__Selected excerpt__:

ONC: Nutrition Status and Outcomes in Adult Oncology Patients (2013)
Laky B, Janda M, Kondalsamy-Chennakesavan S, Cleghorn G, Obermair, A. Pretreatment malnutrition and quality of life-association with prolonged length of hospital stay among patients with gynecological cancer: A cohort study. BMC Cancer. 2010; 10: 232.
To evaluate the association between preoperative quality of live (QOL) and malnutrition with length of hospital stay (LOS) in patients with suspected or proven gynecological cancer.
Patients with presumed or proven primary gynecological cancer.
- Recurrent cancer
- Received treatment for other cancers within the past five years
- Patients with psychological or cognitive impairments (eg, schizophrenia, dementia)
- Patients who were non-English speaking.
Recruitment
Patients at the Queensland Centre for Gynecological Cancer were screened for eligibility at their first pre-operative visit between March 2004 and December 2006. Qualified patients were asked to participate.
Design
Pre-treatment QOL and nutritional status variables were collected at the outpatient or pre-admission clinic, typically one to five weeks before primary treatment was initiated. Women were categorized according to clinical diagnosis before surgery. LOS based on treatment type (open abdominal surgery vs. vaginal or laparoscopic surgery) was compared to pre-treatment QOL and nutritional status.

__Directions__:
- A) According to the study summary, between which months were patients screened for eligibility?
- B) Copy the study summary word for word from "Laky B, Janda" to "(eg, schizophrenia, dementia)".

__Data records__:
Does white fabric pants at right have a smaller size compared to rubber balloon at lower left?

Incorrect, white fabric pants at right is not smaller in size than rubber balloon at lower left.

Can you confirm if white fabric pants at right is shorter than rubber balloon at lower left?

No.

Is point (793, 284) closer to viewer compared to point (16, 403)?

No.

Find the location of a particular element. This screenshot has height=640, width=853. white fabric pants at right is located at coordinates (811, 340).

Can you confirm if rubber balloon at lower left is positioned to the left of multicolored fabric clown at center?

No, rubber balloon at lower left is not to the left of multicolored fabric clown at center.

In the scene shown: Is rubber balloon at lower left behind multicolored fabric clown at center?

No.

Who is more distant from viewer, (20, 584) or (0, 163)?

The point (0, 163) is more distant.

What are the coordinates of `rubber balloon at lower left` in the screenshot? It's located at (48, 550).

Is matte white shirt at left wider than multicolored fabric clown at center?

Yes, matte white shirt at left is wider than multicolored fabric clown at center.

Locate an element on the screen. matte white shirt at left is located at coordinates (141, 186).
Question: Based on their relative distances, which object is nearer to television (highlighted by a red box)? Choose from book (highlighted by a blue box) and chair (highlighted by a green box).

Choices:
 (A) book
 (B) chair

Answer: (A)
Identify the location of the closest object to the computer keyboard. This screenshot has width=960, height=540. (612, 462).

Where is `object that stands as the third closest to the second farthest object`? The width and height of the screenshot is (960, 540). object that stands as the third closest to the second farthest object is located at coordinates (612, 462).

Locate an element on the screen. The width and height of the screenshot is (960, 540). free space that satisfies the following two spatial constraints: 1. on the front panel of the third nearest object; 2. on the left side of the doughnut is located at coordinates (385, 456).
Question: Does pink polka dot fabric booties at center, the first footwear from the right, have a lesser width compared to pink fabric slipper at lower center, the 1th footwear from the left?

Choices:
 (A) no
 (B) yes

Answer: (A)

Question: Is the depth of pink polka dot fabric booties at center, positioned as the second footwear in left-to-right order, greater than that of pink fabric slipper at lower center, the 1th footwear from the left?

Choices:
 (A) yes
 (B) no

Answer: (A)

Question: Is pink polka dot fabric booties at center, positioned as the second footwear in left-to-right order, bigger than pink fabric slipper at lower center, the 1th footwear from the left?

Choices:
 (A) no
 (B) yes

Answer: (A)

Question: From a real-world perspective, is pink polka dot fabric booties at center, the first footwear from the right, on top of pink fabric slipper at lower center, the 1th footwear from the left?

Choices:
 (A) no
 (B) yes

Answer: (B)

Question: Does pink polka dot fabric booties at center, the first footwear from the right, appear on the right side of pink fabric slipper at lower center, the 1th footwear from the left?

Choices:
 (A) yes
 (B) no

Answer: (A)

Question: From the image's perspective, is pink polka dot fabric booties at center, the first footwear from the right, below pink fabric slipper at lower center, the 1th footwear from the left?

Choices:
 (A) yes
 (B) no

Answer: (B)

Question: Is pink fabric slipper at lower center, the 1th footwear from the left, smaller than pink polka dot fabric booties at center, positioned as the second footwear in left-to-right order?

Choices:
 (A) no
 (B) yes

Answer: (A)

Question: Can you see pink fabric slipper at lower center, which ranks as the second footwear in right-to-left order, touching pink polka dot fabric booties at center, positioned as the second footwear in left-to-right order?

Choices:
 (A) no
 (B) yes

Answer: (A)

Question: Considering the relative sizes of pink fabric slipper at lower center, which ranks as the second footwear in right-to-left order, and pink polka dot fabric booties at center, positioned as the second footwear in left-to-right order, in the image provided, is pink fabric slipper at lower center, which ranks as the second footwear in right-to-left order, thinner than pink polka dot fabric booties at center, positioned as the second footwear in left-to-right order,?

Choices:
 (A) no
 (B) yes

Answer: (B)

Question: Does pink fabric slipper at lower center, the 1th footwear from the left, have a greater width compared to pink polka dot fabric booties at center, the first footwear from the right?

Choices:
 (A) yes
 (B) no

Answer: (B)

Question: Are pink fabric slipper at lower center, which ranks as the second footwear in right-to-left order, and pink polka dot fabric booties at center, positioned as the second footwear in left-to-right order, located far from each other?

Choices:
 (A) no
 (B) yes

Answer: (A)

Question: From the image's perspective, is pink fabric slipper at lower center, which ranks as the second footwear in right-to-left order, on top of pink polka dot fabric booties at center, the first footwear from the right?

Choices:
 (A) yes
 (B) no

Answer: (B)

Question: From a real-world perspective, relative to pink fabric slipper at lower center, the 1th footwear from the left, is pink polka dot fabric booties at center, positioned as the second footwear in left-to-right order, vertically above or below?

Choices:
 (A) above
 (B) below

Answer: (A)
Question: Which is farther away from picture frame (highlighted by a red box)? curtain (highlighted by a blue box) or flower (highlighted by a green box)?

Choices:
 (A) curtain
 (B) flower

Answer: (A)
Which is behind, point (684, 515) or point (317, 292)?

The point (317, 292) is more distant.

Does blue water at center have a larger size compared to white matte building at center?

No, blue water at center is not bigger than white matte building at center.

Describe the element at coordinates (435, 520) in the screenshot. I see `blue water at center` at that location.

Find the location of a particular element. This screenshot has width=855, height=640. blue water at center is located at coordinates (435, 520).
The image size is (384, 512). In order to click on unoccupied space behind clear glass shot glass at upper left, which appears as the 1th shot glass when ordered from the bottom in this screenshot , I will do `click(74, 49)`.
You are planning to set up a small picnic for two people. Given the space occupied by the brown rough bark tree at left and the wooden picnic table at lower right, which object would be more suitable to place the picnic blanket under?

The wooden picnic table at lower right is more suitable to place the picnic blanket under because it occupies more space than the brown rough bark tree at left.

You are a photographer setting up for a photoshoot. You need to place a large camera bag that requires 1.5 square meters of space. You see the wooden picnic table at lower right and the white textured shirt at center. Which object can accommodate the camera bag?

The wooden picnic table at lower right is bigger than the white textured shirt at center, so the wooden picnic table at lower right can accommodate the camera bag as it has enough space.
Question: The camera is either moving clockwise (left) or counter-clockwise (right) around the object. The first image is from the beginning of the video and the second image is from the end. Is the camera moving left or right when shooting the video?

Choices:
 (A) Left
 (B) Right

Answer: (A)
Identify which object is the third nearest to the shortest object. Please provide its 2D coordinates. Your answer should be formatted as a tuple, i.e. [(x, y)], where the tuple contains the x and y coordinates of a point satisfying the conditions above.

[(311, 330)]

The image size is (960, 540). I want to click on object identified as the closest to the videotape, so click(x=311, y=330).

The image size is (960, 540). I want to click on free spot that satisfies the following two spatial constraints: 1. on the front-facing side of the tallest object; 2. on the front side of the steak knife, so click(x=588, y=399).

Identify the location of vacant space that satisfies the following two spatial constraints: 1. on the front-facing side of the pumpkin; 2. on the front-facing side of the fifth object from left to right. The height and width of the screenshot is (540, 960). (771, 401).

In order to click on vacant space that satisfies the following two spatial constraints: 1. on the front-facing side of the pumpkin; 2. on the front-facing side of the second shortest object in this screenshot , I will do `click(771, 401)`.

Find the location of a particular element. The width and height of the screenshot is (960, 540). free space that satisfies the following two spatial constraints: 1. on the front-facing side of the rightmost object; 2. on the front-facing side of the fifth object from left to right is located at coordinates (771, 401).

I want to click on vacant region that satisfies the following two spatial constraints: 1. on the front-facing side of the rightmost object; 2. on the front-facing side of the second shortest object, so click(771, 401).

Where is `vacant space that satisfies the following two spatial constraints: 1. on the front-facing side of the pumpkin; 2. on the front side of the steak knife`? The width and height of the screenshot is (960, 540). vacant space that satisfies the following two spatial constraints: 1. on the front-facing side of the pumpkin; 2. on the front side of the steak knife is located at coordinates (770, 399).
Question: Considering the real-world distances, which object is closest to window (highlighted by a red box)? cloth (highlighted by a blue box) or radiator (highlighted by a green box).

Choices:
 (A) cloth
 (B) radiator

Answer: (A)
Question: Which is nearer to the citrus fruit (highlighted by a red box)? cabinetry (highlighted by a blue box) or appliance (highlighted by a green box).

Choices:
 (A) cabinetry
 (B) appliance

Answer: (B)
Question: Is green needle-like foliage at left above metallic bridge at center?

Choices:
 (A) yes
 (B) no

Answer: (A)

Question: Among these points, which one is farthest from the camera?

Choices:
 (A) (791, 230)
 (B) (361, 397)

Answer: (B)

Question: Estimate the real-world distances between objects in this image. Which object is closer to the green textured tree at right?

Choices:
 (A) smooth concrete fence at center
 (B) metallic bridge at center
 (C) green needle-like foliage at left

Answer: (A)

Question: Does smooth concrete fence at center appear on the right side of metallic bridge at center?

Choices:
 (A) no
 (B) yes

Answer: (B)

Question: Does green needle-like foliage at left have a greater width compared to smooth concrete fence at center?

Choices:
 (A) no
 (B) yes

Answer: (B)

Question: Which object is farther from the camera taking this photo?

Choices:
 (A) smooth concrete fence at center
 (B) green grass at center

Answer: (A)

__Written answers__:
- A) Between March 2004 and December 2006.

- B)
Laky B, Janda M, Kondalsamy-Chennakesavan S, Cleghorn G, Obermair, A. Pretreatment malnutrition and quality of life-association with prolonged length of hospital stay among patients with gynecological cancer: A cohort study. BMC Cancer. 2010; 10: 232.
To evaluate the association between preoperative quality of live (QOL) and malnutrition with length of hospital stay (LOS) in patients with suspected or proven gynecological cancer.
Patients with presumed or proven primary gynecological cancer.
- Recurrent cancer
- Received treatment for other cancers within the past five years
- Patients with psychological or cognitive impairments (eg, schizophrenia, dementia)